(Input for this task Opens)

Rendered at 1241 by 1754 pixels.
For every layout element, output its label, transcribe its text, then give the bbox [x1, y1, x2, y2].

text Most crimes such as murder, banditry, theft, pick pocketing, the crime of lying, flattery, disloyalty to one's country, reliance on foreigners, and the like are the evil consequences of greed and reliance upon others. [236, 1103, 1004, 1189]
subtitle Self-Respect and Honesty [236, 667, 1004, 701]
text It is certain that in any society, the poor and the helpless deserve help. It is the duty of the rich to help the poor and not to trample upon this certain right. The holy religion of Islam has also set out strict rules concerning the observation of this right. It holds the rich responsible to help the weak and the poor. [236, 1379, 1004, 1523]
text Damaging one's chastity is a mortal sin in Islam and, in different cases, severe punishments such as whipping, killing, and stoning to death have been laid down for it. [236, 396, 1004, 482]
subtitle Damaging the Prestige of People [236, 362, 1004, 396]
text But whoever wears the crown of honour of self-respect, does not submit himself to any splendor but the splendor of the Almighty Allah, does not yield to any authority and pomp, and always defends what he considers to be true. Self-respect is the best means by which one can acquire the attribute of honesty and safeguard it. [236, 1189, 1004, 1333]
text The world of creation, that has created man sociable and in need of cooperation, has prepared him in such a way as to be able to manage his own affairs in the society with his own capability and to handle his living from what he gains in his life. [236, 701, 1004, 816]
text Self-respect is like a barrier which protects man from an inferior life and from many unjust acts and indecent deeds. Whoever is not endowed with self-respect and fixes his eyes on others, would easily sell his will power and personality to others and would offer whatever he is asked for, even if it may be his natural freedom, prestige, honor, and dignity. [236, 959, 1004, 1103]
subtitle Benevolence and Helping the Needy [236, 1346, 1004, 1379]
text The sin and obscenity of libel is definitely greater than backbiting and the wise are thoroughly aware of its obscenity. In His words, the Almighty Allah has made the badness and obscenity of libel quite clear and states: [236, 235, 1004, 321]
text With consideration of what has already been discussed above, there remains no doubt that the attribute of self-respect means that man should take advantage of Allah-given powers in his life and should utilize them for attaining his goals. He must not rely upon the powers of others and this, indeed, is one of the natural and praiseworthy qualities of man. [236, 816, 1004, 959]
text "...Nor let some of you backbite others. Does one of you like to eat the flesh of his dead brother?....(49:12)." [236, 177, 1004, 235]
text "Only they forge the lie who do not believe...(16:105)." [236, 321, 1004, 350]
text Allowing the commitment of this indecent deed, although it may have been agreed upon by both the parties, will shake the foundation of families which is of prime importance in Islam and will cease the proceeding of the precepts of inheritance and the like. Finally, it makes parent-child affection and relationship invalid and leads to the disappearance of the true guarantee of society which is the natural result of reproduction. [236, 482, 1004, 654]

(Input for this task Closes)

• _What the exercise asks_
Count up the lines of the data that include "attribute". Reply with a number only.

• _Solution for this exercise_
2